Pagani e i viottoli che ritornano: "Io e Faber complici deflagranti"

La pietra miliare “Crêuza de Mä“ compie 40 anni: domani sera al Teatro Romano di Fiesole il tributo a De Andrè

Pagani e i viottoli che ritornano: "Io e Faber complici deflagranti"

Pagani e i viottoli che ritornano: "Io e Faber complici deflagranti"

di Giovanni Ballerini

A quarant’anni dalla pubblicazione di Crêuza de Mä, scritto a quattro mani con Fabrizio De Andrè, Mauro Pagani ha deciso di riproporre dal vivo all’Estate Fiesolana l’album che ha segnato la storia della musica italiana contemporanea con la sua illuminata fusione di stili, tra folk, world music e rock. Lo farà domani sera alle 21.15 sotto le stelle, al Teatro Romano di Fiesole, con sei musicisti, una corista, un corista e tanto entusiasmo. Pagani, per lei è stato più importante, “Storia di un minuto“ della PFM o "Crêuza de Mã"?

"Per una questione di maturità direi Crêuza de Mä, quella di Storia di un minuto era una bellissima avventura, stavamo iniziando con la PFM, stava nascendo il rock progressive in Italia. Era un momento storico meraviglioso e io facevo parte di una band di musicisti bravissimi, però ero ancora molto acerbo, dovevamo crescere. Crêuza de Mä è invece il disco della maturità, figlio di anni in cui avevo fatto tante ricerche sulla musica del mondo e della collaborazione con De André. C’era quindi un livello di consapevolezza diverso. Nel primo disco con la Premiata Forneria Marconi, c’era tanto istinto animalesco e la gioventù che non torna più: è stato una storia collettiva e io ero un artista in evoluzione".

Come mai a Fiesole non suona con un’orchestra?

"Crêuza de Mä in realtà non è un disco da orchestra, Le nuvole, di cui faremo qualche brano, un po’ di più. Ma, ho deciso di suonare con un ensemble simile a quelle che furono le formazioni di Faber, con 5 o 6 elementi".

Lei si sente un po’ il Peter Gabriel italiano?

"Crêuza de Mä è stato registrato nell’83 ed è uscito nell’84, Peter Gabriel ha fondato la Real World nell’88, quindi dopo qualche anno. La cosa mi riempie di orgoglio, ma lo fa anche il paragone con Peter Gabriel, che è stato uno dei miei miti".

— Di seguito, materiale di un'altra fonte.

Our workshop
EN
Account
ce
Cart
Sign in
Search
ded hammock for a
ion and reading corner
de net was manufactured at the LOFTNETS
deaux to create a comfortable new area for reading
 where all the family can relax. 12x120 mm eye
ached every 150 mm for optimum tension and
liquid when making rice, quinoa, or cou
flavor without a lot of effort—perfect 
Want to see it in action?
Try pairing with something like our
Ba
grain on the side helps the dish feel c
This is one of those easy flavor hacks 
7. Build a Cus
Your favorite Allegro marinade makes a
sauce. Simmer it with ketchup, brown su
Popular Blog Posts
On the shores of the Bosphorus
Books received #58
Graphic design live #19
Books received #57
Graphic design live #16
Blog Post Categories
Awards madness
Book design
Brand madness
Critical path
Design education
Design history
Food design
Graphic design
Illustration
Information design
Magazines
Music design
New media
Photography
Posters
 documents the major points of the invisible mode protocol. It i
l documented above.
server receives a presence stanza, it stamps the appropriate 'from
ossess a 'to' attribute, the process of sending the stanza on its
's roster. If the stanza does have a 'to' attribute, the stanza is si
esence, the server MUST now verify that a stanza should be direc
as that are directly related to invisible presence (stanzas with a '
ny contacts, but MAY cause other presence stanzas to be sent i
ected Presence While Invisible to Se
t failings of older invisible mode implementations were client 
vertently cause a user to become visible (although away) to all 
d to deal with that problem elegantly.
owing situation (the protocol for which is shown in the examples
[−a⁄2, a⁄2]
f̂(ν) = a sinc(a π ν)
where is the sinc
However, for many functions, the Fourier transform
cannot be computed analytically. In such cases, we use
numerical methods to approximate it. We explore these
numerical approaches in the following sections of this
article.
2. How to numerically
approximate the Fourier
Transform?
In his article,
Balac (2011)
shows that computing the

Come è nato il sodalizio con Faber?

"Il caso è stato benevolo e ha voluto che fossi in sala di registrazione per la mia prima colonna sonora, quella del Sogno di una notte d’estate di Gabriele Salvatores. Fabrizio era nello studio accanto: stava registrando L’Indiano. Si dormiva e si mangiava lì. Siamo diventati amici e mi ha voluto con sé in tournée. Lui veniva da due dischi con la PFM che gli avevano riempito gli arrangiamenti di mandole, mandolini, violini, di tutto e di più. E, Fabrizio, da bravo genovese, si è reso conto che da solo facevo il lavoro di tre e che quindi un polistrumentista come me gli avrebbe fatto risparmiare un sacco di soldi. La complicità che si è creata in tour ci ha poi consentito di sperimentare una canzone d’autore nuova in cui le musiche del mondo esaltavano la musicalità del dialetto genovese. E tutto ha preso il suo posto".

Un colpo di fortuna per entrambi?

"È stato fondamentale essersi incontrati al momento giusto. lo avevo fatto abbastanza esperienza con la world music, la conoscevo bene e sapevo scrivere con naturalezza certe melodie e Fabrizio era pronto a cambiare. Il risultato è stato deflagrante. Un disco in un genovese mezzo antico, che non parlano più neanche a Genova, ha fatto scoccare per entrambi una seconda stagione creativa".